Clients are looking for ever increasing levels of differentiated service, and they’re frustrated with what’s available. Despite the over half a trillion dollar global tech spend at banks, modern tech remains a rarity in prime services. Clients want to better leverage data, portfolio analysis, risk assessments, custom reports, and a better clearing experience, yet the industry is not positioned for this. The prime space has become accustomed to its limitations and, since clients have nowhere else to turn, firms are not incentivized to hit the upgrade button. They just continue on with their slow, siloed, legacy technology system, making reactive fixes on top of older mainframe stacks.
The benefits of data insight driving competitive advantage, minimizing operational costs, and unshackling firms from manual processes are all byproducts of a modern technology stack.
5. A Focus on Risk Management
Ask yourself a question: How does your prime rank on a real time risk measurement? The fact is that most prime brokers don’t actually know their own exposure. They’re stuck in a cycle dependent on stale data, accessing millisecond markets from yesterday’s vantage. The future of prime has to be data-driven, in a manner that covers all assets. Firms have to approximate their capital needs in order to measure true risk, P&L, and margin. Such work is currently inefficient, costly, and a tax on the industry across the board.

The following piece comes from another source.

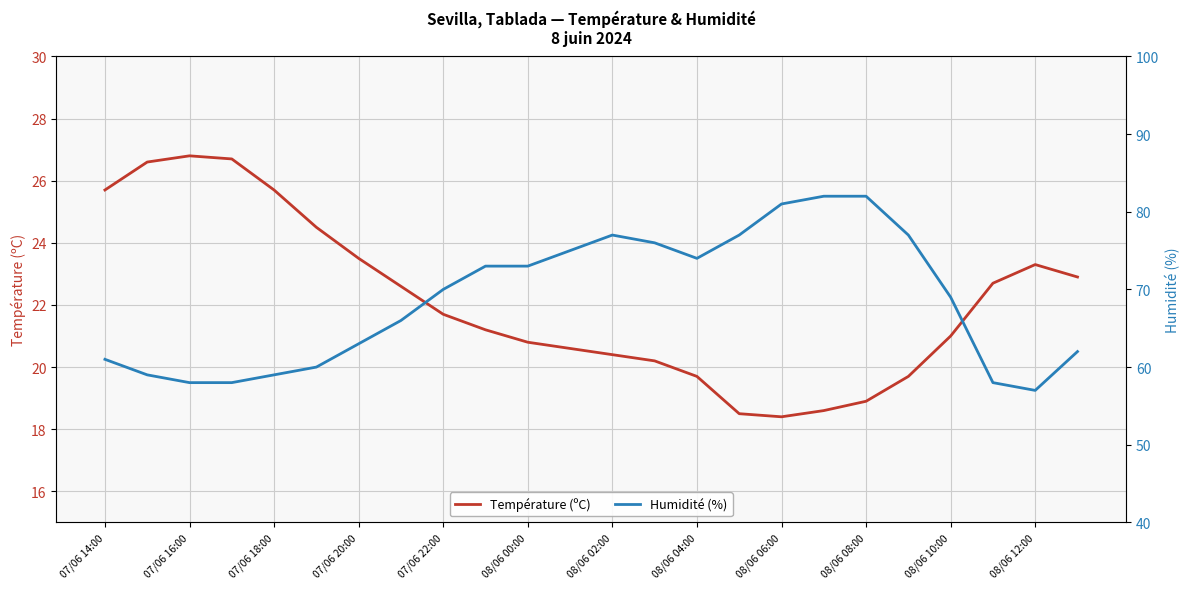

The Température (ºC) series shows 44.2 at 07/06 22:00. True or false?

False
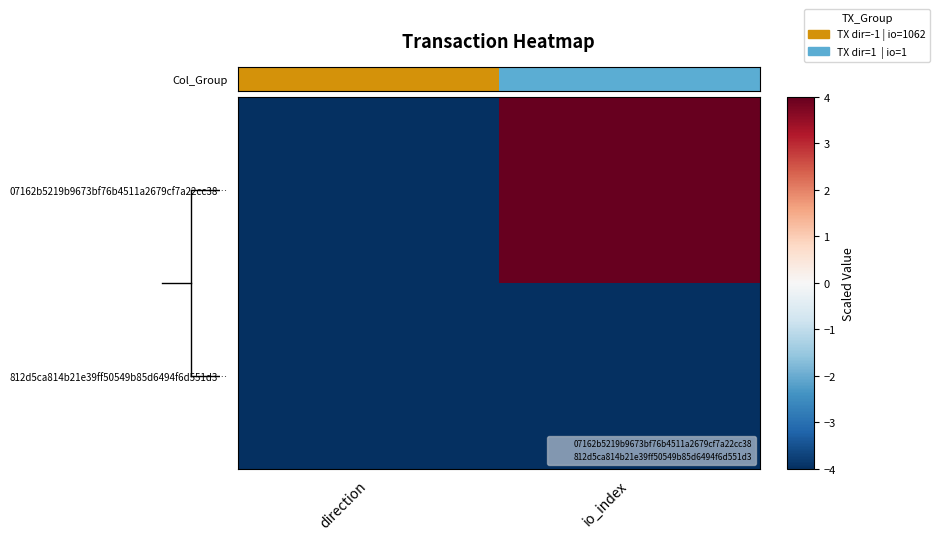

How many distinct data groups are displayed?

2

Prime brokerage needs to rethink the tools and data used for measuring firm and client risk.
The fact that bleeding edge technology and its antiquated predecessor can coexist in the markets is a surprise. It is hard to imagine calling your family to share holiday cheer from your new iPhone 13 and they answer using a rotary phone! In our industry, quantum computing coexists with Cobol, and microservices with mainframes.
Prime saw a shot across the bow in 2021: a major failure of risk, data, and technology that surprised, yet happily did not grow into a systemic issue. This time, rather than wait for the next failure, Clear Street has been building the first self-clearing, non-bank prime on a modern, cloud-native technology stack.